Seine kaum überraschende Antwort: Nur wenn Löhne, Arbeitnehmerrechte und Sozialstandards weiter drastisch abgebaut werden. Die Arbeitszeit müsste ohne Lohnausgleich auf mindestens 42 Stunden verlängert werden. Tarifautonomie und Kündigungsschutz müssten abgeschafft werden. Arbeitslosenund Sozialhilfe zusammen zu legen, reiche bei weitem nicht – die Sozialhilfe sei viel zu hoch. Die Steuern auf hohe Einkommen und auf Kapitalerträge müssten drastisch reduziert werden – die Gegenfinanzierung solle durch radikale Kürzung der öffentlichen Ausgaben erfolgen. Den Horrorkatalog nennt der Vorsitzende des Siemens-Konzerns von Pierer “goldrichtig”. Sinns Buch sei “Pflichtlektüre”.

Das isw sah es als seine Pflicht an, den als Wissenschaft getarnten Parolen der neoliberalen Propagandakompanien mit Fakten und theoretischen Analysen entgegen zu treten. Im Sommer 2004 haben wir in München ein Seminar über “Die Grundirrtümer des Neoliberalismus” angeboten, zu dem sich in wenigen Tagen über 50 InteressentInnen anmeldeten. Mit 25 von ihnen führten wir an sechs Abenden das Seminar durch. Die meisten der TeilnehmerInnen kamen aus Gewerkschaften, Attac, der Friedensbewegung und anderen Gruppen des sich herausbildenden Münchner Sozialforums. Der Erfolg des Unternehmens war beidseitig. Die TeilnehmerInnen erklärten, sie hätten die Probleme für sich selbst besser klären können und könnten sich nun auch in den Diskussionen mit KollegInnen oder in der Öffentlichkeit und auch in ihren Aktionsgruppen besser verständlich machen. Die isw-ReferentInnen lernten, dass es ein starkes Bedürfnis gibt, klarer keynesianische von marxistischen Alternativen zum Neoliberalismus abzugrenzen, und präzisere Vorstellungen zu entwickeln, wie gesellschaftliche, wie die Produktionsverhältnisse auszusehen hätten, um eine humane Nutzung der sich im globalen Maßstab entwickelnden Produktionsmittel zu sichern. Im zweiten isw-Seminar, das im November/Dezember 2004 stattfindet, sollen diese Anregungen berücksichtigt werden.

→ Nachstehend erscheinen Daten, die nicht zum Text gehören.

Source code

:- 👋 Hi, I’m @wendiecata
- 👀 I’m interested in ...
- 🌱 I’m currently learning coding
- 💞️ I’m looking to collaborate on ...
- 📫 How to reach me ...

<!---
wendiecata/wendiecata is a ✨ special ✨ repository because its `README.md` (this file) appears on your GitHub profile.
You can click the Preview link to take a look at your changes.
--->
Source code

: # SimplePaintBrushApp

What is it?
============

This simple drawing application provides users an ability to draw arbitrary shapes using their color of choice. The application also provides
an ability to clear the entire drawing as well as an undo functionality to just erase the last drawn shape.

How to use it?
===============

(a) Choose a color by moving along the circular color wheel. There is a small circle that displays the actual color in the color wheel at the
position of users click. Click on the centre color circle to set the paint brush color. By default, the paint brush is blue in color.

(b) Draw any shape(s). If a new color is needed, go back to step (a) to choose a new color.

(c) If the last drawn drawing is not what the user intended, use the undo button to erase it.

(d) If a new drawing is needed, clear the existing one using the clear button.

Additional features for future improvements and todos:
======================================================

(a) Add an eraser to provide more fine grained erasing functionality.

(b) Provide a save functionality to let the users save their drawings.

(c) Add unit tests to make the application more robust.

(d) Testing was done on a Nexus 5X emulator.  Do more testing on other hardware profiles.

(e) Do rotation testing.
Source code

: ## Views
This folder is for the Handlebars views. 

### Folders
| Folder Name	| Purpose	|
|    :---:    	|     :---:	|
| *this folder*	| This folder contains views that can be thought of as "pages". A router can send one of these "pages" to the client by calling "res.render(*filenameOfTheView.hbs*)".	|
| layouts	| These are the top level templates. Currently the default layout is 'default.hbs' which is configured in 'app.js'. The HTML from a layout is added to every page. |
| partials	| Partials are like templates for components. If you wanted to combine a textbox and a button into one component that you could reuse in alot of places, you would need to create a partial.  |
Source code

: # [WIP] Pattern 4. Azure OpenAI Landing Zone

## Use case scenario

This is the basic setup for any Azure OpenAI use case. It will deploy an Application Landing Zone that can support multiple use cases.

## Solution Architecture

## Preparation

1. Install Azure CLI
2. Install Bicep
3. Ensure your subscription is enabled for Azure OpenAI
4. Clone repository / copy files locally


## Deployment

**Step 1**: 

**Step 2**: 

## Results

Der vorliegende Report fasst das Angebot der Seminar-Vorträge zusammen. Hinzu kommt der Text von Wigand Cramer, der sich mit dem von den Unternehmerverbänden bejubelten “6+1-Programm für den Neuanfang” von Sinn auseinandersetzt.

  • Fred Schmid: Irrtum Nr.1: Der Standort Deutschland ist nicht mehr wettbewerbsfähig, weil Löhne und Sozialstaat zu teuer kommen.
  • Franz Garnreiter: Irrtum Nr. 2: Kosten senken, alle Märkte deregulieren – dann gibt es weder ein Absatz- noch ein Beschäftigungsproblem, weil alle Produkte wettbewerbsfähig sind und ihre Nachfrage finden.
  • Tatjana Fuchs: Irrtum Nr. 3: Das hohe Niveau der sozialen Absicherung verhindert marktgerechte Löhne und sorgt so für Arbeitslosigkeit.
  • Conrad Schuhler: Irrtum Nr. 4: Die Globalisierung erhöht den Wohlstand aller Nationen und hilft, die Teilung der Welt in Arm und Reich zu überwinden.
  • Wigand Cramer: “Ist Deutschland noch zu retten?” – vor wem oder was denn eigentlich?